December 2015 - CPH faculty member visits nation's capital to talk rural public health with policy advisors
Dr. Nathan Hale, an assistant professor in East Tennessee State University’s College of Public Health, recently returned from a visit to the nation’s capital where he met with leaders to discuss challenges surrounding rural public health.
“We don’t have a good handle from a systems-level perspective about what’s going on in rural public health. All the focus is on larger, urban areas,” Hale said. “There’s a big difference between people living in rural areas and people in urban areas.”
Studies show there is a lower life expectancy for those who live in rural areas compared to those living in urban areas.
“When you step back and look at the factors driving the difference, they are things like unintentional injury, cardiovascular disease and smoking-related diseases,” Hale said, pointing out that these three factors alone account for 70 percent of the difference in the rural-urban gap.
Born and raised in Southeastern Kentucky, Hale has spent much of his career addressing the disparities in rural areas compared to urban areas. He spent the last six months working to create a document that looks at existing literature to assess what is already known about issues related to rural public health.
That document, “Rural Public Health Systems: Challenges and Opportunities for Improving Population Health,” was the basis for Hale’s recent conversations with policy advisors for several elected officials, including Senators Lamar Alexander (R-Tenn.), Al Franken (D-Minn.), Patty Murray (D-Wash.) and Pat Roberts (R-Kansas).
Hale was invited by AcademyHealth, a national organization serving the fields of health service and policy research and the professionals who produce the work, to present the educational information alongside fellow subject matter expert Michael Meit, co-director of the NORC Walsh Center for Rural Health Analysis in Bethesda, Maryland.
“What we know is that there’s not been much of a focus on rural health nationally,” Hale said. “Given that 20 percent of the population lives in rural communities and there’s obvious differences in how long they live and their health in general, perhaps some more targeted public health initiatives would be justified.”
While Hale said there are some programs that might work well in the short-term to bridge the gap between urban and rural public health, “ultimately, part of the reason you see these differences are the antecedents more prevalent in rural communities – things like unemployment and a lack of education.
“At the end of the day, developing rural economies in a way that provides our friends and neighbors with good jobs and a solid educational foundation is really the most important thing we can do for rural communities, which is also the most challenging. You have to address employment and education along with health—they are all inter-related.”

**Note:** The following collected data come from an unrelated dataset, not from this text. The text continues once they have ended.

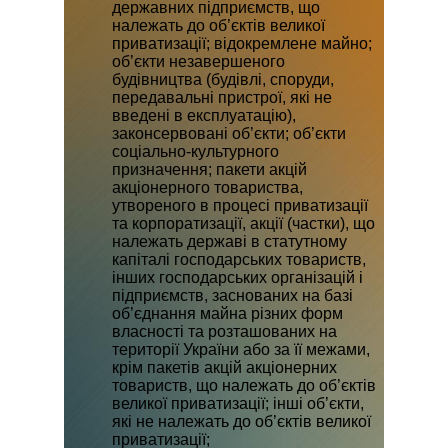
державних підприємств, що
належать до об’єктів великої
приватизації; відокремлене майно;
об’єкти незавершеного
будівництва (будівлі, споруди,
передавальні пристрої, які не
введені в експлуатацію),
законсервовані об’єкти; об’єкти
соціально-культурного
призначення; пакети акцій
акціонерного товариства,
утвореного в процесі приватизації
та корпоратизації, акції (частки), що
належать державі в статутному
капіталі господарських товариств,
інших господарських організацій і
підприємств, заснованих на базі
об’єднання майна різних форм
власності та розташованих на
території України або за її межами,
крім пакетів акцій акціонерних
товариств, що належать до об’єктів
великої приватизації; інші об’єкти,
які не належать до об’єктів великої
приватизації;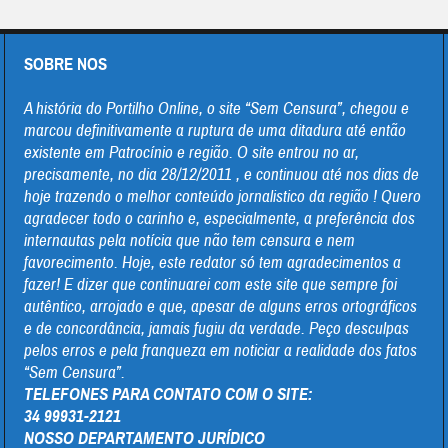
SOBRE NOS
A história do Portilho Online, o site “Sem Censura”, chegou e
marcou definitivamente a ruptura de uma ditadura até então
existente em Patrocínio e região. O site entrou no ar,
precisamente, no dia 28/12/2011 , e continuou até nos dias de
hoje trazendo o melhor conteúdo jornalistico da região ! Quero
agradecer todo o carinho e, especialmente, a preferência dos
internautas pela notícia que não tem censura e nem
favorecimento. Hoje, este redator só tem agradecimentos a
fazer! E dizer que continuarei com este site que sempre foi
autêntico, arrojado e que, apesar de alguns erros ortográficos
e de concordância, jamais fugiu da verdade. Peço desculpas
pelos erros e pela franqueza em noticiar a realidade dos fatos
“Sem Censura”.
TELEFONES PARA CONTATO COM O SITE:
34 99931-2121
NOSSO DEPARTAMENTO JURÍDICO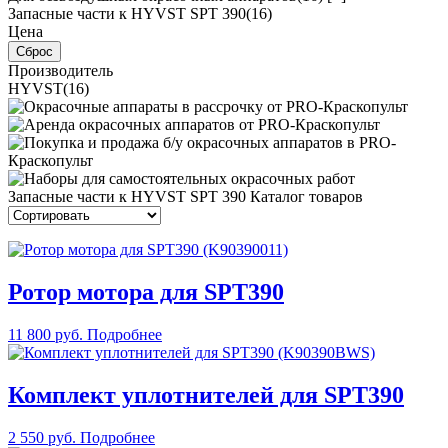
Запасные части к HYVST SPT 390
(16)
Цена
Производитель
HYVST
(16)
Запасные части к HYVST SPT 390
Каталог товаров
Ротор мотора для SPT390
11 800 руб.
Подробнее
Комплект уплотнителей для SPT390
2 550 руб.
Подробнее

Hale, who joined ETSU’s Department of Health Services Management and Policy in August, came to East Tennessee most recently from the University of South Carolina where he worked for five years at the South Carolina Rural Health Research Center. It is one of just seven such federally funded centers in the country. Prior to his time at USC, Hale worked in public health practice for eight years, including as an epidemiologist and director of rural public health departments in the Upper Cumberland region of Tennessee.
He will begin serving a two-year term on the AcademyHealth Public Health Systems Research Interest Group Advisory Committee next month. There, he will continue his work with addressing rural public health disparities. His work is featured in a segment on WJHL's Daytime Tri-Cities.